DATA SECTION Block Start

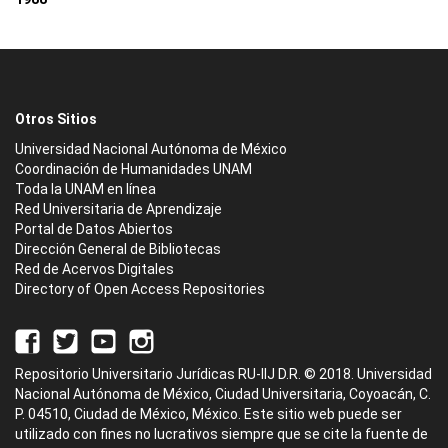
Otros Sitios
Universidad Nacional Autónoma de México
Coordinación de Humanidades UNAM
Toda la UNAM en línea
Red Universitaria de Aprendizaje
Portal de Datos Abiertos
Dirección General de Bibliotecas
Red de Acervos Digitales
Directory of Open Access Repositories
Repositorio Universitario Jurídicas RU-IIJ D.R. © 2018. Universidad
Nacional Autónoma de México, Ciudad Universitaria, Coyoacán, C.
P. 04510, Ciudad de México, México. Este sitio web puede ser
utilizado con fines no lucrativos siempre que se cite la fuente de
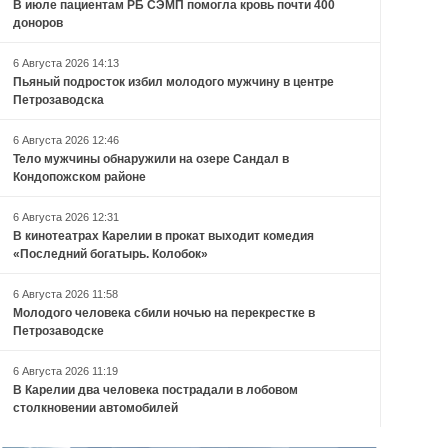
В июле пациентам РБ СЭМП помогла кровь почти 400
доноров
6 Августа 2026 14:13
Пьяный подросток избил молодого мужчину в центре
Петрозаводска
6 Августа 2026 12:46
Тело мужчины обнаружили на озере Сандал в
Кондопожском районе
6 Августа 2026 12:31
В кинотеатрах Карелии в прокат выходит комедия
«Последний богатырь. Колобок»
6 Августа 2026 11:58
Молодого человека сбили ночью на перекрестке в
Петрозаводске
6 Августа 2026 11:19
В Карелии два человека пострадали в лобовом
столкновении автомобилей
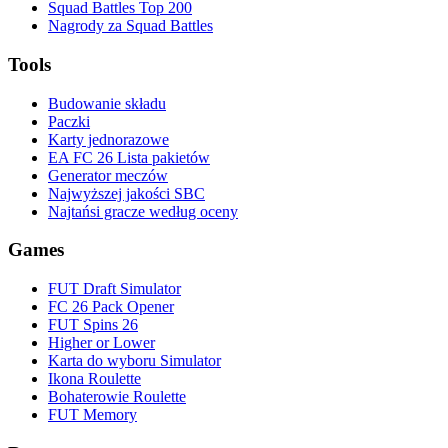
Squad Battles Top 200
Nagrody za Squad Battles
Tools
Budowanie składu
Paczki
Karty jednorazowe
EA FC 26 Lista pakietów
Generator meczów
Najwyższej jakości SBC
Najtańsi gracze według oceny
Games
FUT Draft Simulator
FC 26 Pack Opener
FUT Spins 26
Higher or Lower
Karta do wyboru Simulator
Ikona Roulette
Bohaterowie Roulette
FUT Memory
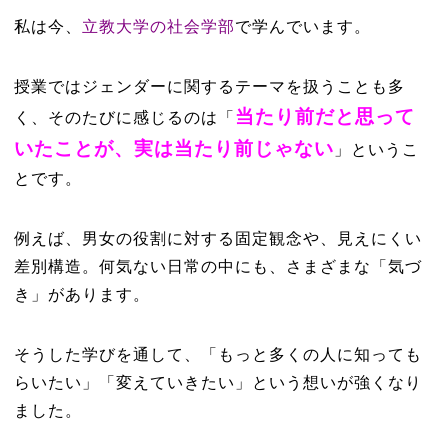
私は今、
立教大学の社会学部
で学んでいます。
授業ではジェンダーに関するテーマを扱うことも多
当たり前だと思って
く、そのたびに感じるのは「
いたことが、実は当たり前じゃない
」というこ
とです。
例えば、男女の役割に対する固定観念や、見えにくい
差別構造。何気ない日常の中にも、さまざまな「気づ
き」があります。
そうした学びを通して、「もっと多くの人に知っても
らいたい」「変えていきたい」という想いが強くなり
ました。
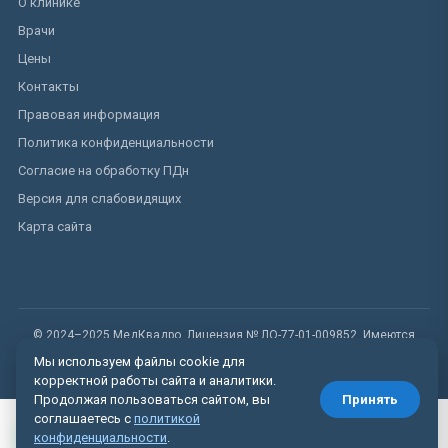
О клинике
Врачи
Цены
Контакты
Правовая информация
Политика конфиденциальности
Согласие на обработку ПДн
Версия для слабовидящих
Карта сайта
© 2024–2025 МедКвадро. Лицензия № ЛО-77-01-009852. Имеются
противопоказания.
Мы используем файлы cookie для
корректной работы сайта и аналитики.
Продолжая пользоваться сайтом, вы
Принять
соглашаетесь с
политикой
Вызвать врача
конфиденциальности
.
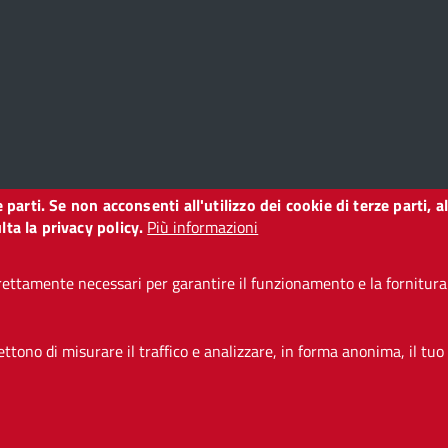
ze parti. Se non acconsenti all'utilizzo dei cookie di terze parti
o
ta la privacy policy.
Più informazioni
ettamente necessari per garantire il funzionamento e la fornitura d
i accessibilità
CC BY 3.0 IT
tono di misurare il traffico e analizzare, in forma anonima, il tuo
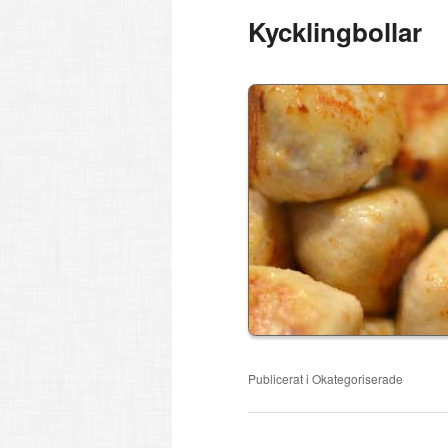
Kycklingbollar
Publicerat i
Okategoriserade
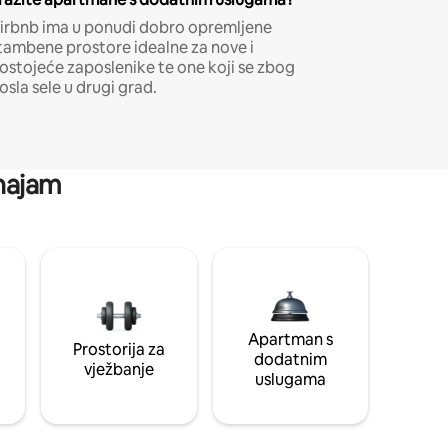
irbnb ima u ponudi dobro opremljene
tambene prostore idealne za nove i
ostojeće zaposlenike te one koji se zbog
osla sele u drugi grad.
 najam
Apartman s
Prostorija za
dodatnim
vježbanje
uslugama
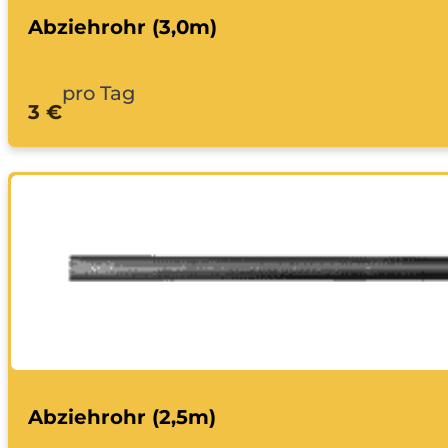
Abziehrohr (3,0m)
pro Tag
3 €
Abziehrohr (2,5m)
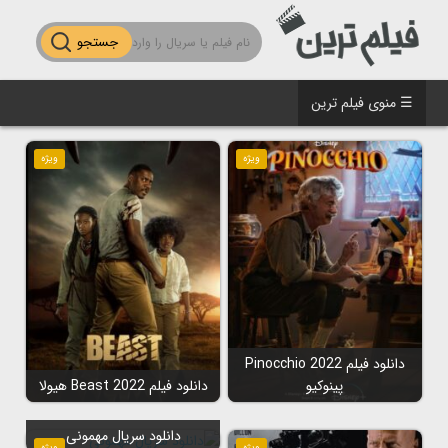
جستجو
☰ منوی فیلم ترین
ویژه
ویژه
دانلود فیلم Pinocchio 2022
پینوکیو
دانلود فیلم Beast 2022 هیولا
دانلود سریال مهمونی
ویژه
ویژه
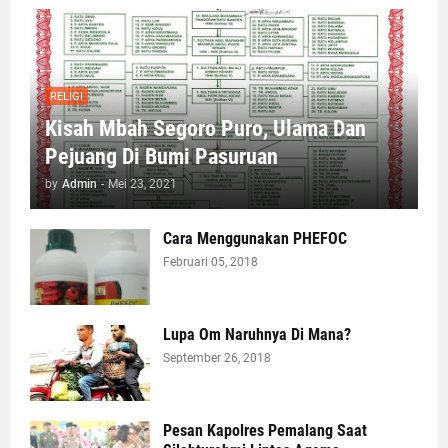
RELIGI
Kisah Mbah Segoro Puro, Ulama Dan
Pejuang Di Bumi Pasuruan
by
Admin
-
Mei 23, 2021
Cara Menggunakan PHEFOC
Februari 05, 2018
Lupa Om Naruhnya Di Mana?
September 26, 2018
Pesan Kapolres Pemalang Saat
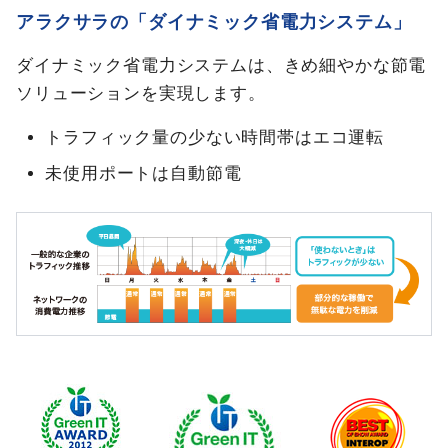
アラクサラの「ダイナミック省電力システム」
ダイナミック省電力システムは、きめ細やかな節電
ソリューションを実現します。
トラフィック量の少ない時間帯はエコ運転
未使用ポートは自動節電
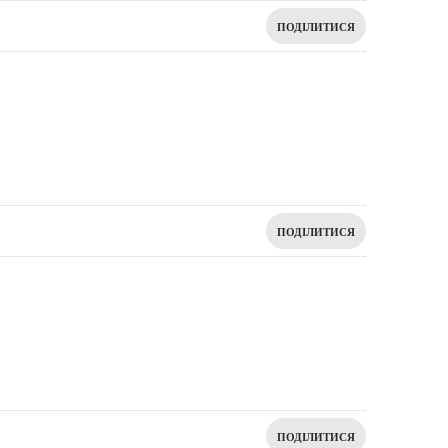
ПОДІЛИТИСЯ
ПОДІЛИТИСЯ
ПОДІЛИТИСЯ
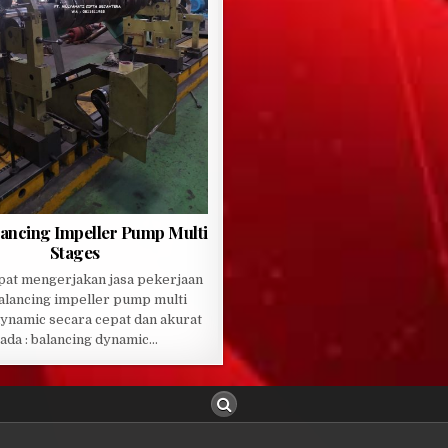
lancing Impeller Pump Multi
Stages
pat mengerjakan jasa pekerjaan
balancing impeller pump multi
dynamic secara cepat dan akurat
ada : balancing dynamic…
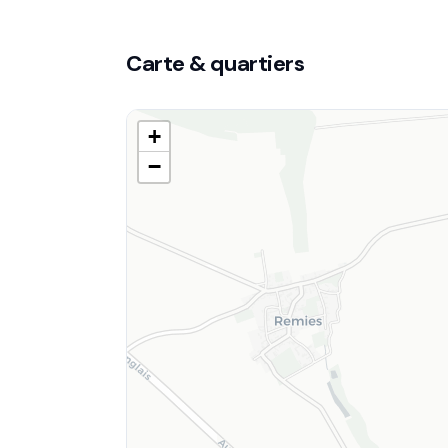
Carte & quartiers
+
−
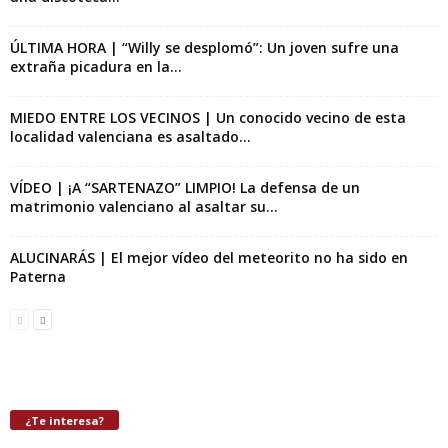
ÚLTIMA HORA | “Willy se desplomó”: Un joven sufre una
extraña picadura en la...
MIEDO ENTRE LOS VECINOS | Un conocido vecino de esta
localidad valenciana es asaltado...
VÍDEO | ¡A “SARTENAZO” LIMPIO! La defensa de un
matrimonio valenciano al asaltar su...
ALUCINARÁS | El mejor vídeo del meteorito no ha sido en
Paterna
¿Te interesa?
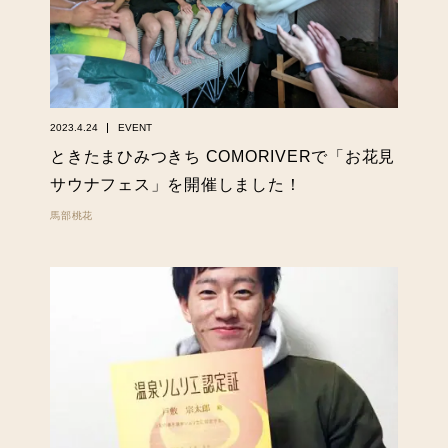
2023.4.24
EVENT
ときたまひみつきち COMORIVERで「お花見
サウナフェス」を開催しました！
馬部桃花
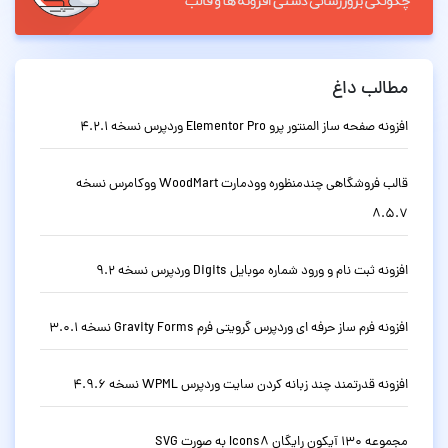
مطالب داغ
افزونه صفحه ساز المنتور پرو Elementor Pro وردپرس نسخه 4.2.1
قالب فروشگاهی چندمنظوره وودمارت WoodMart ووکامرس نسخه
8.5.7
افزونه ثبت نام و ورود شماره موبایل Digits وردپرس نسخه 9.2
افزونه فرم ساز حرفه ای وردپرس گرویتی فرم Gravity Forms نسخه 3.0.1
افزونه قدرتمند چند زبانه کردن سایت وردپرس WPML نسخه 4.9.6
مجموعه 130 آیکون رایگان Icons8 به صورت SVG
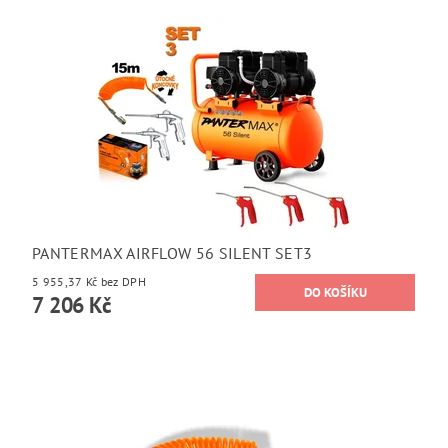
PANTERMAX AIRFLOW 56 SILENT SET3
5 955,37 Kč bez DPH
7 206 Kč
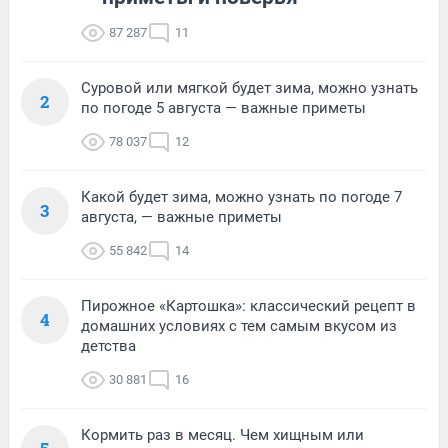
87 287
11
Суровой или мягкой будет зима, можно узнать
2
по погоде 5 августа — важные приметы
78 037
12
Какой будет зима, можно узнать по погоде 7
3
августа, — важные приметы
55 842
14
Пирожное «Картошка»: классический рецепт в
4
домашних условиях с тем самым вкусом из
детства
30 881
16
Кормить раз в месяц. Чем хищным или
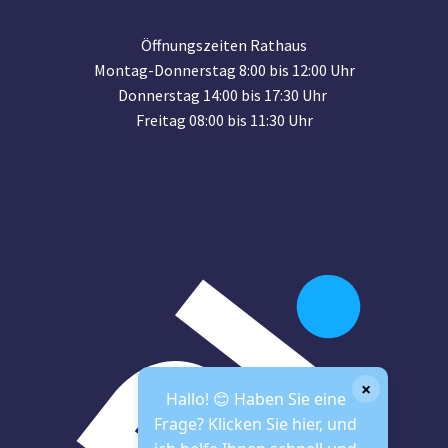
Öffnungszeiten Rathaus
Montag-Donnerstag 8:00 bis 12:00 Uhr
Donnerstag 14:00 bis 17:30 Uhr
Freitag 08:00 bis 11:30 Uhr
×
Hallo! 😊 Haben Sie eine
Frage? Klicken Sie hier, und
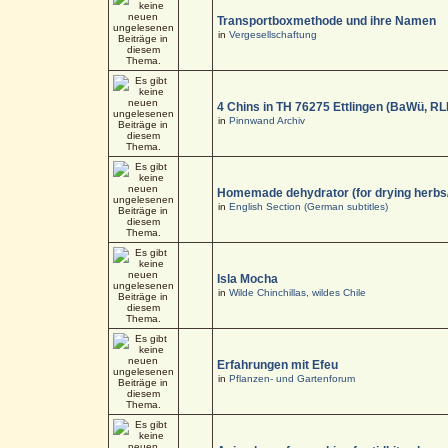
Transportboxmethode und ihre Namen
in
Vergesellschaftung
4 Chins in TH 76275 Ettlingen (BaWü, RL
in
Pinnwand Archiv
Homemade dehydrator (for drying herbs
in
English Section (German subtitles)
Isla Mocha
in
Wilde Chinchillas, wildes Chile
Erfahrungen mit Efeu
in
Pflanzen- und Gartenforum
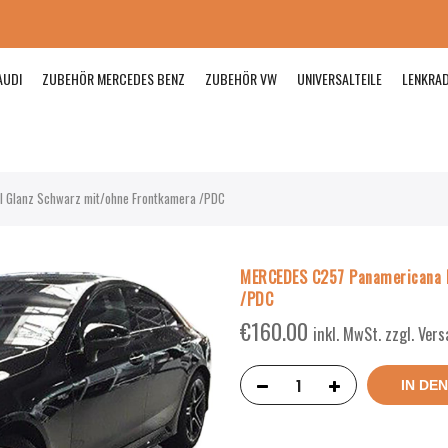
AUDI
ZUBEHÖR MERCEDES BENZ
ZUBEHÖR VW
UNIVERSALTEILE
LENKRA
l Glanz Schwarz mit/ohne Frontkamera /PDC
MERCEDES C257 Panamericana K
/PDC
€
160.00
inkl. MwSt. zzgl. Ver
IN DE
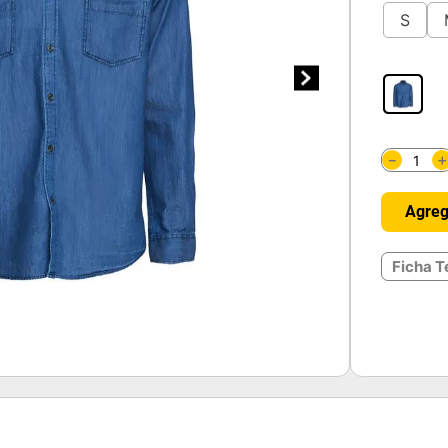
S
－
Agreg
Ficha T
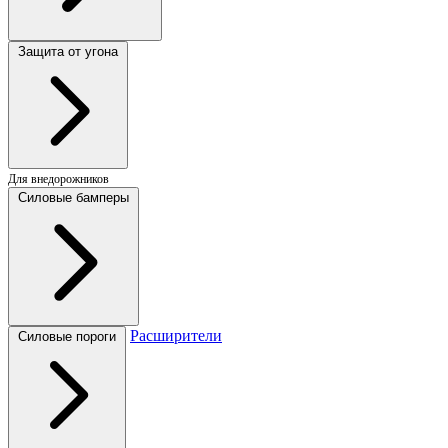
Защита от угона
Для внедорожников
Силовые бамперы
Расширители
Силовые пороги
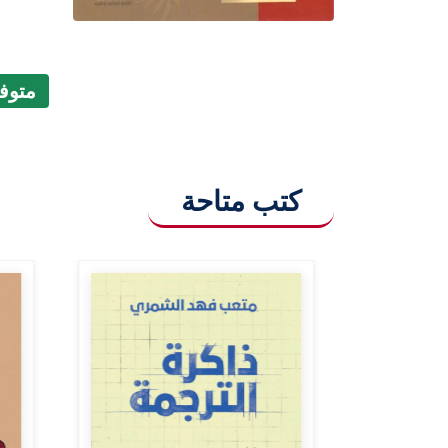
متوفر (9
كتب متاحة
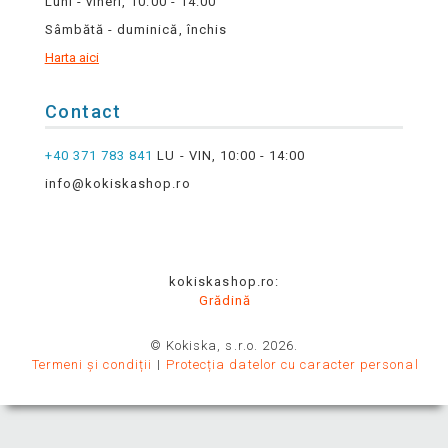
Luni - vineri, 10:00 - 14:00
Sâmbătă - duminică, închis
Harta aici
Contact
+40 371 783 841
LU - VIN, 10:00 - 14:00
info@kokiskashop.ro
kokiskashop.ro:
Grădină
© Kokiska, s.r.o. 2026.
Termeni și condiții
Protecția datelor cu caracter personal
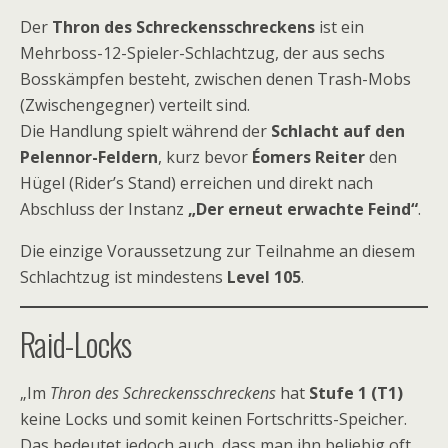
Der
Thron des Schreckensschreckens
ist ein
Mehrboss-12-Spieler-Schlachtzug, der aus sechs
Bosskämpfen besteht, zwischen denen Trash-Mobs
(Zwischengegner) verteilt sind.
Die Handlung spielt während der
Schlacht auf den
Pelennor-Feldern
, kurz bevor
Éomers Reiter
den
Hügel (Rider’s Stand) erreichen und direkt nach
Abschluss der Instanz
„Der erneut erwachte Feind“
.
Die einzige Voraussetzung zur Teilnahme an diesem
Schlachtzug ist mindestens
Level 105
.
Raid-Locks
„Im
Thron des Schreckensschreckens
hat
Stufe 1 (T1)
keine Locks und somit keinen Fortschritts-Speicher.
Das bedeutet jedoch auch, dass man ihn beliebig oft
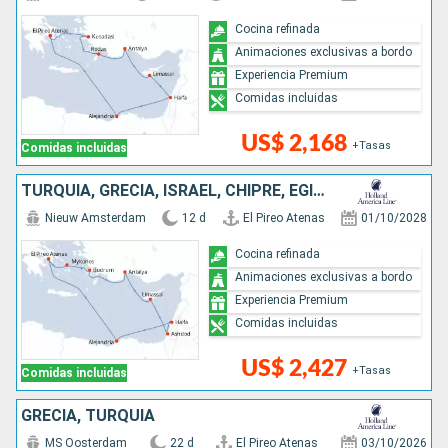
Cocina refinada
Animaciones exclusivas a bordo
Experiencia Premium
Comidas incluidas
US$ 2,168
+Tasas
Comidas incluidas
TURQUÍA, GRECIA, ISRAEL, CHIPRE, EGIPTO
Nieuw Amsterdam
12 d
El Pireo Atenas
01/10/2028
Cocina refinada
Animaciones exclusivas a bordo
Experiencia Premium
Comidas incluidas
US$ 2,427
+Tasas
Comidas incluidas
GRECIA, TURQUÍA
MS Oosterdam
22 d
El Pireo Atenas
03/10/2026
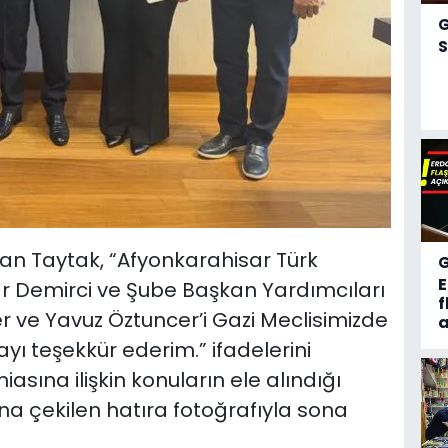
S
nan Taytak, “Afyonkarahisar Türk
 Demirci ve Şube Başkan Yardımcıları
f
r ve Yavuz Öztuncer’i Gazi Meclisimizde
a
ayı teşekkür ederim.” ifadelerini
sına ilişkin konuların ele alındığı
ına çekilen hatıra fotoğrafıyla sona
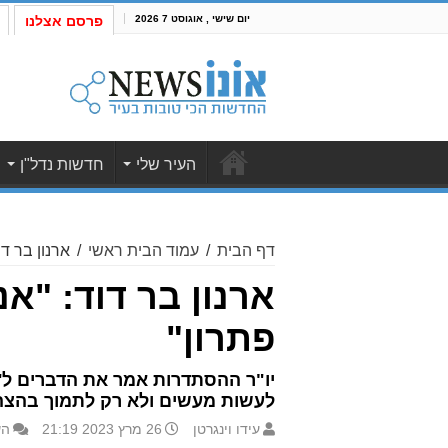
יום שישי , אוגוסט 7 2026
פרסם אצלנו
העיר שלי
חדשות נדל"ן
דף הבית
/
עמוד הבית ראשי
/
ארנון בר דו
ארנון בר דוד: "אנ
פתרון"
יו"ר ההסתדרות אמר את הדברים ל'או
לעשות מעשים ולא רק לתמוך בהצה
עידו וינגרטן
26 מרץ 2023 21:19
הש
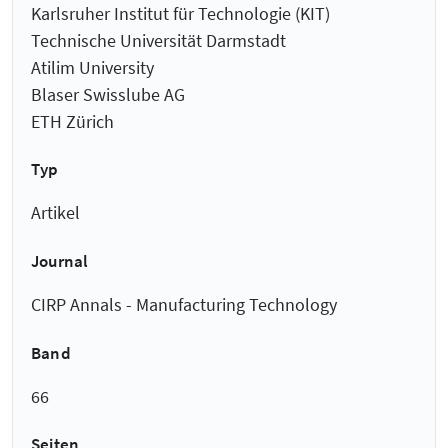
Karlsruher Institut für Technologie (KIT)
Technische Universität Darmstadt
Atilim University
Blaser Swisslube AG
ETH Zürich
Typ
Artikel
Journal
CIRP Annals - Manufacturing Technology
Band
66
Seiten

DATA SECTION Block End

→ DIRECTIONS FOR THIS TASK
Find all lines in the records that hold the word "Ciudad". Copy them.

→ SOLUTION TO THIS TASK
Nacional Autónoma de México, Ciudad Universitaria, Coyoacán, C.
P. 04510, Ciudad de México, México. Este sitio web puede ser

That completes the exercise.